The State of Information Visualization, 2016
Oh hello, new year! I almost didn't see you there! Lots of interesting things happened last year: Dear Data, deceptive visualization, storytelling research, new tools and ideas, etc. And this year is already shaping up to be quite strong, too.
Dear Data
Perhaps the most exciting project of 2015 was Dear Data by Giorgia Lupi and Stefanie Posavec. They are both designers, and they decided to collect data and send each other postcards with hand-drawn visualizations based on that every week. The topic is also a different one every week, and they're often very personal. It's a unique and very different project, with a lot of creativity in the ways data is displayed.
Somewhat related, there was a great paper at EuroVis last year on data sketching, drawing data by hand. Tools are clearly helpful when dealing with data, but they also tend to shape the things people do with them – they make some things easier than others, and obviously always have limitations. Sketching allows for more thinking outside the box and more creativity.
Peeking Outside Academic Vis
Academic visualization research can be trapped inside a bubble and not deal with issues people actually encounter out in the world. That is why I really liked the work on deceptive visualizations. It put some science behind issues that some people are aware of, but that so far have mostly been based on assumptions and hearsay. Do cropped bars mislead? Does inverting an axis make a difference? Is aspect ratio important?
The point was not so much that the results were surprising (for the most part, they weren't), but that these things were actually tested rather than just stated as fact. It still amazes me how many things we simply take for granted in visualization without questioning them – and when we finally do, we find that they're not based on actual research.
Along similar lines, Drew Skau and I looked at bar chart embellishments common in infographics and found that some of them aren't that problematic – though some clearly are. Again, the point here being actual science rather than just assumptions.
The Birth and Death of Tools
One of the big issues in data visualization is cleaning data and wrangling it into a shape that can then be used in a visualization tool. Trifacta Wrangler is a great tool for that, and it's free to use (with some size limitations, though they're quite generous).
I recently heard somebody describe his work as "Living in the Hadleyverse" – a reference to Hadley Wickham and his untiring efforts to create better tools for both data analysis and visualization in R. Between ggplot, dplyr, and the up-and-coming ggvis, R is getting very powerful support to deal with large datasets, talk directly to databases, and create interactive visualizations for the web.
Sadly, last year also saw the death of Many Eyes. While not exactly a surprise after years of neglect, it did mean the end of the first really successful and widely used web-based visualization platforms. Many Eyes was not just a collection of tools, they were also ambitious about doing research and pushing the envelope on things like text visualization and figuring out user preferences. Alas, IBM did not seem to see the value and finally folded the project into Watson Analytics late last year.
In the process, they did release Brunel, a language for creating visualizations on the web based on the Grammar of Graphics. This had originally been developed as the new technology to power Many Eyes, under the name RAVE. I'm not sure if Brunel has any chance of catching on, given the popularity of D3. But it appears to be an interesting piece of technology.
Storytelling Research
I'm actually writing this while attending a seminar on Data-Driven Storytelling at Schloss Dagstuhl. There are 40 people here, with a good number of journalists and designers mixed into the usual group of academics. That such a seminar can happen is a sign that storytelling in visualization is here to stay.

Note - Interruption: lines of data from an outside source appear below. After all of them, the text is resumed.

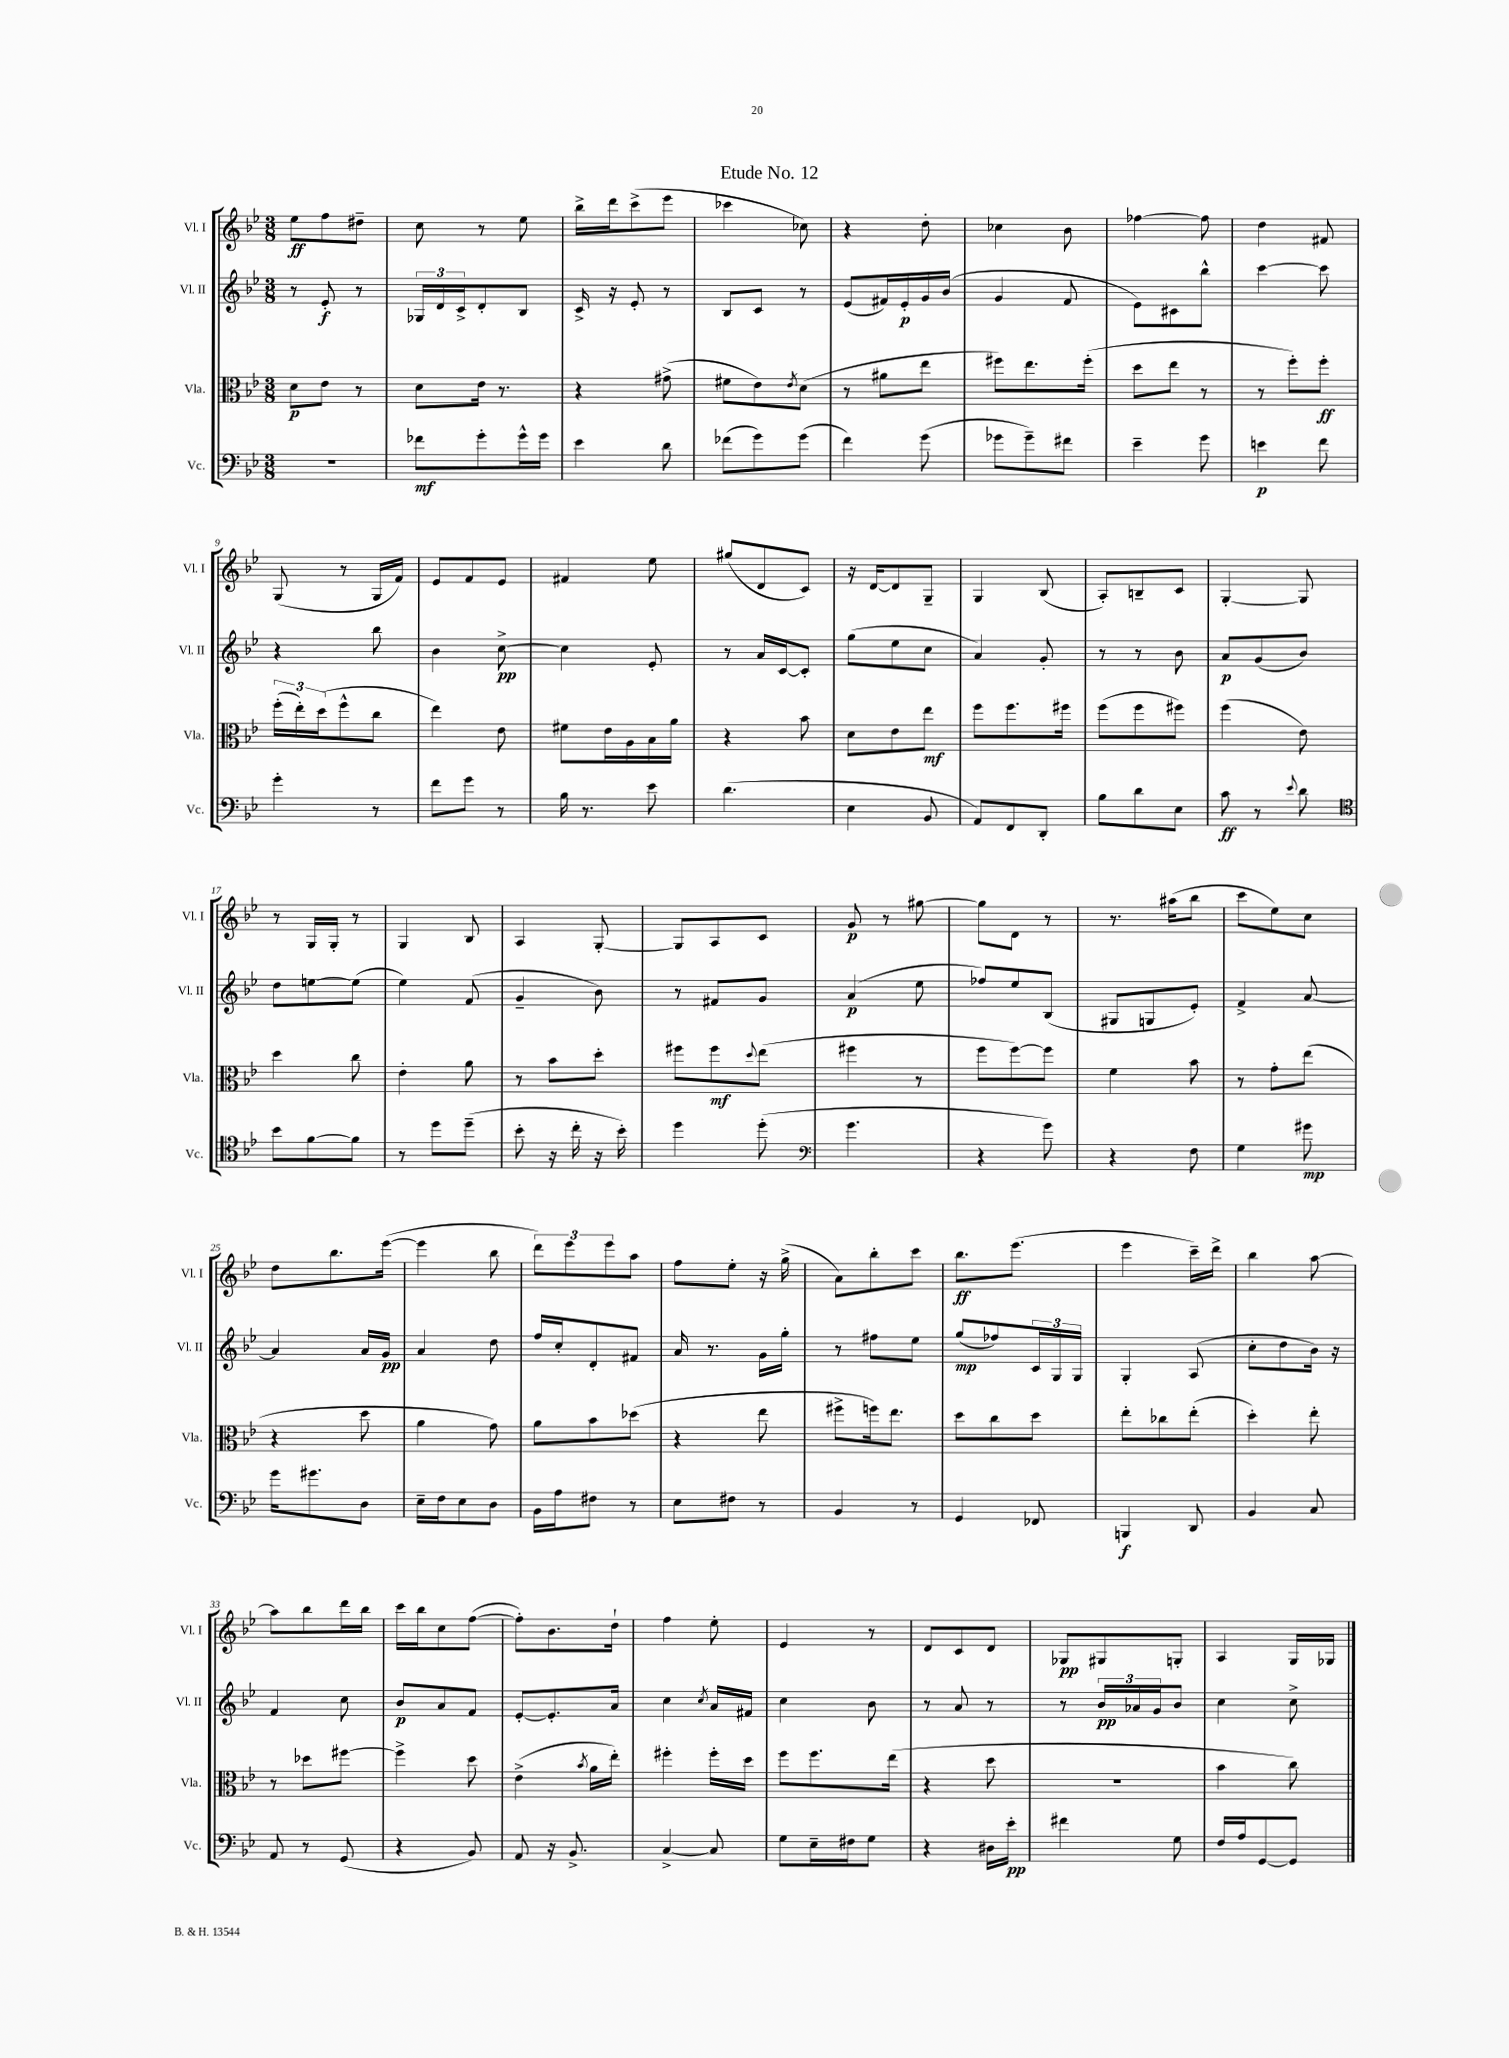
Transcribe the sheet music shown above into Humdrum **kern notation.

**kern	**dynam	**kern	**dynam	**kern	**dynam	**kern	**dynam
*part4	*part4	*part3	*part3	*part2	*part2	*part1	*part1
*staff4	*staff4	*staff3	*staff3	*staff2	*staff2	*staff1	*staff1
*I"Vc.	*	*I"Vla.	*	*I"Vl. II	*	*I"Vl. I	*
*I'Vc.	*	*I'Vla.	*	*I'Vl. II	*	*I'Vl. I	*
*clefF4	*	*clefC3	*	*clefG2	*	*clefG2	*
*k[b-e-]	*	*k[b-e-]	*	*k[b-e-]	*	*k[b-e-]	*
*M3/8	*	*M3/8	*	*M3/8	*	*M3/8	*
=1	=1	=1	=1	=1	=1	=1	=1
4.r	.	8d\L	p	8r	.	8ee-\L	ff
.	.	8e-\J	.	8e-'/	f	8ff\	.
.	.	8r	.	8r	.	8dd#X~\J	.
=2	=2	=2	=2	=2	=2	=2	=2
8f-X\L	mf	8d\L	.	24G-X/LL	.	8cc\	.
.	.	.	.	24d/	.	.	.
.	.	.	.	24c^/J	.	.	.
8g'\	.	16e-\Jk	.	8d'/	.	8r	.
.	.	8.r	.	.	.	.	.
16g^^\L	.	.	.	8B-/J	.	8ee-\	.
16g\JJ	.	.	.	.	.	.	.
=3	=3	=3	=3	=3	=3	=3	=3
4e-\	.	4r	.	16c^/	.	16bb-^\LL	.
.	.	.	.	16r	.	16ddd\J	.
.	.	.	.	8e-'/	.	(8ccc^\	.
8d\	.	(8g#X^\	.	8r	.	8eee-\J	.
=4	=4	=4	=4	=4	=4	=4	=4
(8f-X\L	.	8f#X\L	.	8B-/L	.	4ccc-X\	.
8g\)	.	8e-\)	.	8c/J	.	.	.
.	.	8qe-/	.	.	.	.	.
(8g\J	.	(8d\J	.	8r	.	8cc-X\)	.
=5	=5	=5	=5	=5	=5	=5	=5
4f\)	.	8r	.	(8e-/L	.	4r	.
.	.	8a#X\L	.	16f#X/L)	.	.	.
.	.	.	.	16e-'/	p	.	.
(8g\	.	8ee-\J	.	16g/	.	8dd'\	.
.	.	.	.	(16b-/JJ	.	.	.
=6	=6	=6	=6	=6	=6	=6	=6
8g-X\L	.	8ff#X\L)	.	4g/	.	4cc-X\	.
8g-~\)	.	8.ee-\	.	.	.	.	.
8f#X\J	.	.	.	8f/	.	8b-\	.
.	.	(16ff#'\Jk	.	.	.	.	.
=7	=7	=7	=7	=7	=7	=7	=7
4e-~\	.	8dd\L	.	8e-\L)	.	[4ff-X\	.
.	.	8ee-\J	.	8c#X\	.	.	.
8g\	.	8r	.	8bb-^^\J	.	8ff-\]	.
=8	=8	=8	=8	=8	=8	=8	=8
4en\	p	8r	.	[4ccc\	.	4dd\	.
.	.	8ff'\L)	.	.	.	.	.
8f\	.	8ff'\J	ff	8ccc\]	.	8f#X/	.
!!LO:LB:g=z
=9	=9	=9	=9	=9	=9	=9	=9
4g'\	.	(24ff'\LL	.	4r	.	(8G/	.
.	.	24ee-'\)	.	.	.	.	.
.	.	(24dd\J	.	.	.	.	.
.	.	8ff^^\	.	.	.	8r	.
8r	.	8cc\J	.	8bb-\	.	16G/LL	.
.	.	.	.	.	.	16f/JJ)	.
=10	=10	=10	=10	=10	=10	=10	=10
8f\L	.	4ee-\)	.	4b-\	.	8e-/L	.
8g\J	.	.	.	.	.	8f/	.
8r	.	8e-\	.	[8cc^\	pp	8e-/J	.
=11	=11	=11	=11	=11	=11	=11	=11
16B-\	.	8f#X\L	.	4cc\]	.	4f#X/	.
8.r	.	.	.	.	.	.	.
.	.	16e-\L	.	.	.	.	.
.	.	16A\	.	.	.	.	.
8e-\	.	16B-\	.	8e-'/	.	8ee-\	.
.	.	16a\JJ	.	.	.	.	.
=12	=12	=12	=12	=12	=12	=12	=12
(4.d\	.	4r	.	8r	.	(8gg#X/L	.
.	.	.	.	16a/LL	.	8d/	.
.	.	.	.	[16c/J	.	.	.
.	.	8b-\	.	8c'/J]	.	8c/J)	.
=13	=13	=13	=13	=13	=13	=13	=13
4E-\	.	8d\L	.	(8gg\L	.	16r	.
.	.	.	.	.	.	[16d/KL	.
.	.	8e-\	.	8ee-\	.	8d/]	.
8BB-/	.	8ee-\J	mf	8cc\J	.	8G~/J	.
=14	=14	=14	=14	=14	=14	=14	=14
8AA/L)	.	8ff\L	.	4a/)	.	4G/	.
8FF/	.	8.ff\	.	.	.	.	.
8DD'/J	.	.	.	8g'/	.	(8B-/	.
.	.	16ff#X\Jk	.	.	.	.	.
=15	=15	=15	=15	=15	=15	=15	=15
8B-\L	.	(8ff\L	.	8r	.	8A'/L)	.
8d\	.	8ff\	.	8r	.	8Bn~/	.
8E-\J	.	8ff#X\J)	.	8b-\	.	8c/J	.
=16	=16	=16	=16	=16	=16	=16	=16
8c\	ff	(4ff\	.	8a/L	p	[4G'/	.
8r	.	.	.	(8g/	.	.	.
8qqe-/	.	.	.	.	.	.	.
8d\	.	8e-\)	.	8b-/J)	.	8G/]	.
!!LO:LB:g=z
=17	=17	=17	=17	=17	=17	=17	=17
*clefC4	*	*	*	*	*	*	*
8b-\L	.	4dd\	.	8dd\L	.	8r	.
[8f\	.	.	.	[8een\	.	16G/LL	.
.	.	.	.	.	.	16G'/JJ	.
8f\J]	.	8cc\	.	(8ee\J]	.	8r	.
=18	=18	=18	=18	=18	=18	=18	=18
8r	.	4e-'\	.	4ee-\)	.	4G/	.
8dd\L	.	.	.	.	.	.	.
(8dd~\J	.	8a\	.	(8f/	.	8B-/	.
=19	=19	=19	=19	=19	=19	=19	=19
8b-'\	.	8r	.	4g~/	.	4A/	.
16r	.	8b-\L	.	.	.	.	.
16cc'\	.	.	.	.	.	.	.
16r	.	8dd'\J	.	8b-\)	.	[8G'/	.
16b-'\)	.	.	.	.	.	.	.
=20	=20	=20	=20	=20	=20	=20	=20
4dd\	.	8ff#X\L	.	8r	.	8G/L]	.
.	.	8ff#\	mf	8f#X/L	.	8A/	.
.	.	8qqdd/	.	.	.	.	.
(8dd'\	.	(8ee-\J	.	8g/J	.	8c/J	.
=21	=21	=21	=21	=21	=21	=21	=21
*clefF4	*	*	*	*	*	*	*
4.g\	.	4ff#X\	.	(4a/	p	8g/	p
.	.	.	.	.	.	8r	.
.	.	8r	.	8ee-\	.	[8gg#X\	.
=22	=22	=22	=22	=22	=22	=22	=22
4r	.	8ff\L	.	8ff-X/L)	.	8gg#\L]	.
.	.	[8ff\)	.	8ee-/	.	8d\J	.
8g\)	.	8ff\J]	.	(8B-/J	.	8r	.
=23	=23	=23	=23	=23	=23	=23	=23
4r	.	4f\	.	8G#X/L	.	8.r	.
.	.	.	.	8Gn/	.	.	.
.	.	.	.	.	.	(16aa#X\KL	.
8F\	.	8b-\	.	8e-'/J)	.	8bb-\J	.
=24	=24	=24	=24	=24	=24	=24	=24
4G\	.	8r	.	4f^/	.	8ccc\L	.
.	.	8g'\L	.	.	.	8ee-\)	.
8g#X\	mp	(8ee-\J	.	[8a/	.	8cc\J	.
!!LO:LB:g=z
=25	=25	=25	=25	=25	=25	=25	=25
16g\KL	.	4r	.	4a/]	.	8dd\L	.
8.g#X\	.	.	.	.	.	.	.
.	.	.	.	.	.	8.bb-\	.
8D\J	.	8dd\	.	16a/LL	.	.	.
.	.	.	.	16g/JJ	pp	([16eee-\Jk	.
=26	=26	=26	=26	=26	=26	=26	=26
16E-~\LL	.	4a\	.	4a/	.	4eee-\]	.
16F\J	.	.	.	.	.	.	.
8E-\	.	.	.	.	.	.	.
8D\J	.	8g\)	.	8dd\	.	8bb-\	.
=27	=27	=27	=27	=27	=27	=27	=27
16BB-\LL	.	8a\L	.	16ff/LL	.	12ddd\L)	.
16A\J	.	.	.	16cc'/J	.	.	.
.	.	.	.	.	.	12eee-\	.
8F#X\J	.	8b-\	.	8d'/	.	.	.
.	.	.	.	.	.	12eee-\	.
8r	.	(8dd-X\J	.	8f#X/J	.	8aa\J	.
=28	=28	=28	=28	=28	=28	=28	=28
8E-\L	.	4r	.	16a/	.	8ff\L	.
.	.	.	.	8.r	.	.	.
8F#X\J	.	.	.	.	.	8ee-'\J	.
8r	.	8ee-\	.	16g\LL	.	16r	.
.	.	.	.	16gg'\JJ	.	(16gg^\	.
=29	=29	=29	=29	=29	=29	=29	=29
4BB-/	.	8ff#X^\L	.	8r	.	8a\L)	.
.	.	16ffn\k)	.	8ff#X\L	.	8bb-'\	.
.	.	8.ee-\J	.	.	.	.	.
8r	.	.	.	8ee-\J	.	8ccc\J	.
=30	=30	=30	=30	=30	=30	=30	=30
4GG/	.	8dd\L	.	(8gg/L	mp	8.bb-\L	ff
.	.	8cc\	.	8ff-X/)	.	.	.
.	.	.	.	.	.	(8.eee-\J	.
8FF-X/	.	8dd\J	.	24c/L	.	.	.
.	.	.	.	24G/	.	.	.
.	.	.	.	24G/JJ	.	.	.
=31	=31	=31	=31	=31	=31	=31	=31
4BBBn/	f	8ee-'\L	.	4G'/	.	4eee-\	.
.	.	8cc-X\	.	.	.	.	.
8DD/	.	(8ee-'\J	.	(8A/	.	16ccc~\LL)	.
.	.	.	.	.	.	16ddd^\JJ	.
=32	=32	=32	=32	=32	=32	=32	=32
4BB-/	.	4dd'\)	.	8cc'\L	.	4bb-\	.
.	.	.	.	8dd\	.	.	.
8C/	.	8ee-'\	.	16b-\Jk)	.	[8aa\	.
.	.	.	.	16r	.	.	.
!!LO:LB:g=z
=33	=33	=33	=33	=33	=33	=33	=33
8AA/	.	8r	.	4f/	.	8aa\L]	.
8r	.	8dd-X\L	.	.	.	8bb-\	.
(8GG/	.	[8ff#X\J	.	8cc\	.	16ddd\L	.
.	.	.	.	.	.	16bb-\JJ	.
=34	=34	=34	=34	=34	=34	=34	=34
4r	.	4ff#^\]	.	8b-/L	p	16ccc\LL	.
.	.	.	.	.	.	16bb-\J	.
.	.	.	.	8a/	.	8cc\	.
8BB-/)	.	8dd\	.	8f/J	.	([8ff\J	.
=35	=35	=35	=35	=35	=35	=35	=35
8AA/	.	(4e-^\	.	[8e-'/L	.	8ff'\L])	.
16r	.	.	.	8.e-'/]	.	8.b-\	.
8.BB-^/	.	.	.	.	.	.	.
.	.	8qb-/	.	.	.	.	.
.	.	16a\LL	.	.	.	.	.
.	.	16ee-'\JJ)	.	16a/Jk	.	16dd`\Jk	.
=36	=36	=36	=36	=36	=36	=36	=36
[4C^/	.	4ff#X'\	.	4cc\	.	4ff\	.
.	.	.	.	8qcc/	.	.	.
8C/]	.	16ff#'\LL	.	16a/LL	.	8ee-'\	.
.	.	16dd\JJ	.	16f#X/JJ	.	.	.
=37	=37	=37	=37	=37	=37	=37	=37
8G\L	.	8ff\L	.	4cc\	.	4e-/	.
16E-~\L	.	8.ff\	.	.	.	.	.
16F#X\J	.	.	.	.	.	.	.
8G\J	.	.	.	8b-\	.	8r	.
.	.	(16ee-\Jk	.	.	.	.	.
=38	=38	=38	=38	=38	=38	=38	=38
4r	.	4r	.	8r	.	8d/L	.
.	.	.	.	8a/	.	8c/	.
16D#X\LL	.	8dd\	.	8r	.	8d/J	.
16e-'\JJ	pp	.	.	.	.	.	.
=39	=39	=39	=39	=39	=39	=39	=39
4f#X\	.	4.r	.	8r	.	8G-X/L	pp
.	.	.	.	24b-/LL	pp	8G#X/	.
.	.	.	.	24a-X/	.	.	.
.	.	.	.	24g/J	.	.	.
8G\	.	.	.	8b-/J	.	8Gn'/J	.
=40	=40	=40	=40	=40	=40	=40	=40
16F/LL	.	4b-\	.	4cc\	.	4A/	.
16A/J	.	.	.	.	.	.	.
[8GG/	.	.	.	.	.	.	.
8GG/J]	.	8cc\)	.	8cc^\	.	16G/LL	.
.	.	.	.	.	.	16G-X/JJ	.
==	==	==	==	==	==	==	==
*-	*-	*-	*-	*-	*-	*-	*-
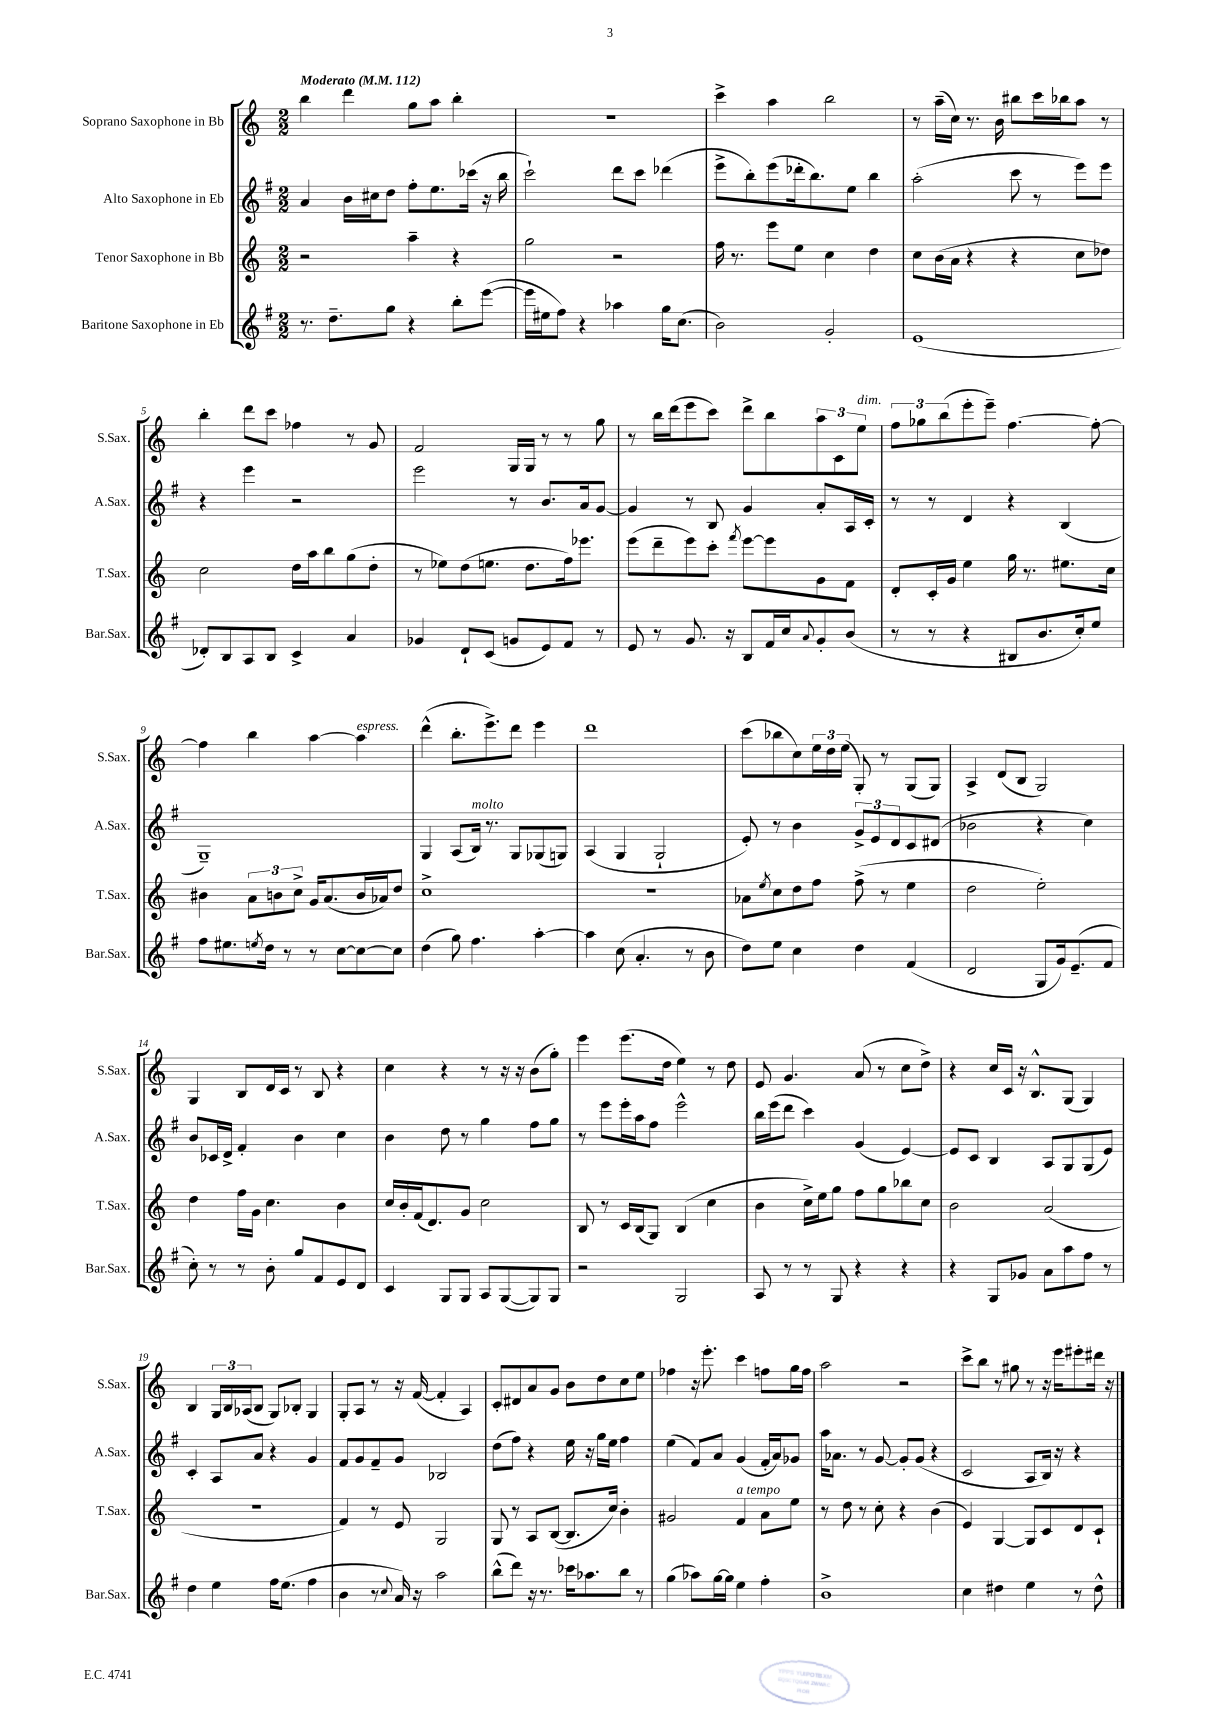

This isn't quite reflected in the papers at IEEE VIS or EuroVis yet, but I expect that to change this year. Oddly, the conference that had an entire session on storytelling last year was CHI – even though that is not a core visualization conference. The entire visualization track there was pretty strong.
I was one of the authors of the paper on ISOTYPE at CHI, and also the almost-published one on the connected scatterplot. I also wrote about presentation-oriented visualization techniques.
The Year Ahead
On the academic side, I expect to see a lot more work storytelling at the conferences, hopefully enough to finally get entire sessions. There is a lot of energy here at Dagstuhl right now, and many topics and issues to tackle. My hope is also that we can involve practitioners in this work more than we usually do.
A big driver of data visualization in the news will be the elections in the U.S. in November. There will be polls, predictions, lots of data-centric news stories, and just generally a fever pitch of data presentation. Exciting times!
Posted by Robert Kosara on February 8, 2016. Filed under state-of-infovis.